> _Work task 1_
Answer these questions from the aquarium test results thread:
(a) How many gallons does the tank in the first post hold?
(b) Which filter media does the reply suggest for removing some ammonia?
(c) What ammonia reading is listed after the later water change?
> _Work task 2_
Reproduce verbatim the part of the aquarium test results thread starting at "# Todays test" and ending at "on this tank)".

═══ Exercise text ═══

# Todays test results



## e-zlight (Mar 20, 2011)

I just did a PWC yesterday morning, and decided to test today at 2pm. 4 readings are high. Would you do another water change today after doing one yesterday? Anything else you would do? I need to get a RO system before I fill my 125, and probably part of the reason for issues here. My trigger is acting funny IMHO, and I want to eliminate water issues. I posted another thread about it. (No skimmer, just a wet/dry sump on this tank)

55 gallon tank. temp at 80
Salinity/gravity 1.024
Nitrite .25 
Nitrate 80ppm
ammonia .5
PH 8.0
KH 232.7
copper 0
Calcium 460
phosphate 1


----------



## mec102778 (Feb 17, 2011)

I believe most would agree WC till your Ammonia and Nitrite (i think) zero out. The Nitrate (i think) should be around 30 PPM?

Water changes are about the best you can do with out adding chemicals. You could try some of the Zeolite active filter media to help remove some ammonia.


----------



## e-zlight (Mar 20, 2011)

mec102778 said:


> I believe most would agree WC till your Ammonia and Nitrite (i think) zero out. The Nitrate (i think) should be around 30 PPM?
> 
> Water changes are about the best you can do with out adding chemicals. You could try some of the Zeolite active filter media to help remove some ammonia.


Thanks. did a water change late on 4-5 and tested 4-6 at 2pm. Got the nitrite & nitrates in check, but the KH went up, and amonia stayed the same.

Also had to start a ich treatment.

Nitrite 0
Nitrate 0ppm
amonia 0.5
PH 8.2
kh 268.5
copper 0
calcium 460 ppm
salinity 1.025
phosphate 0.5


----------



## NeonShark666 (Dec 13, 2010)

═══ Input data ═══

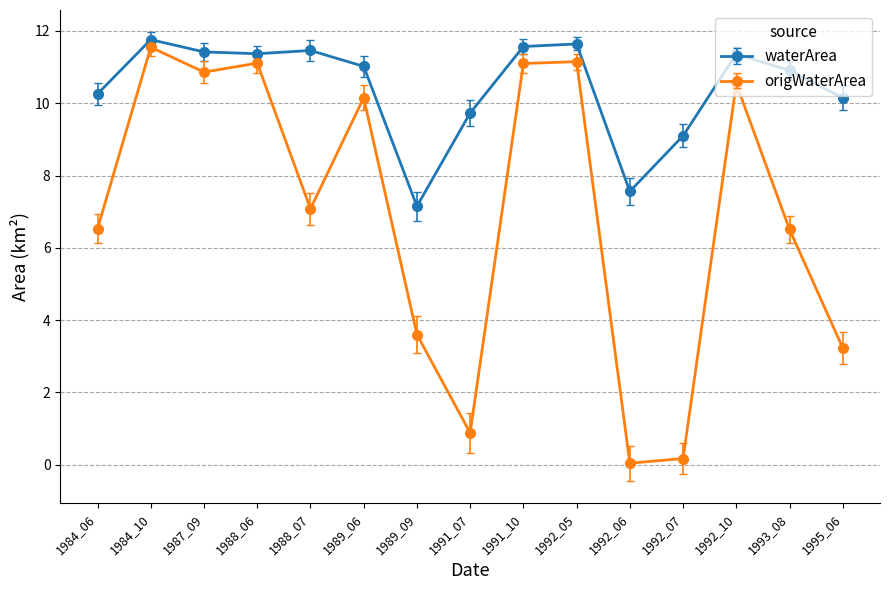

What is the value of the origWaterArea point at the 8th from the left?

0.9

═══

> _Worked solution 1_
(a) 55 gallons
(b) Zeolite active filter media
(c) 0.5

> _Worked solution 2_
# Todays test results



## e-zlight (Mar 20, 2011)

I just did a PWC yesterday morning, and decided to test today at 2pm. 4 readings are high. Would you do another water change today after doing one yesterday? Anything else you would do? I need to get a RO system before I fill my 125, and probably part of the reason for issues here. My trigger is acting funny IMHO, and I want to eliminate water issues. I posted another thread about it. (No skimmer, just a wet/dry sump on this tank)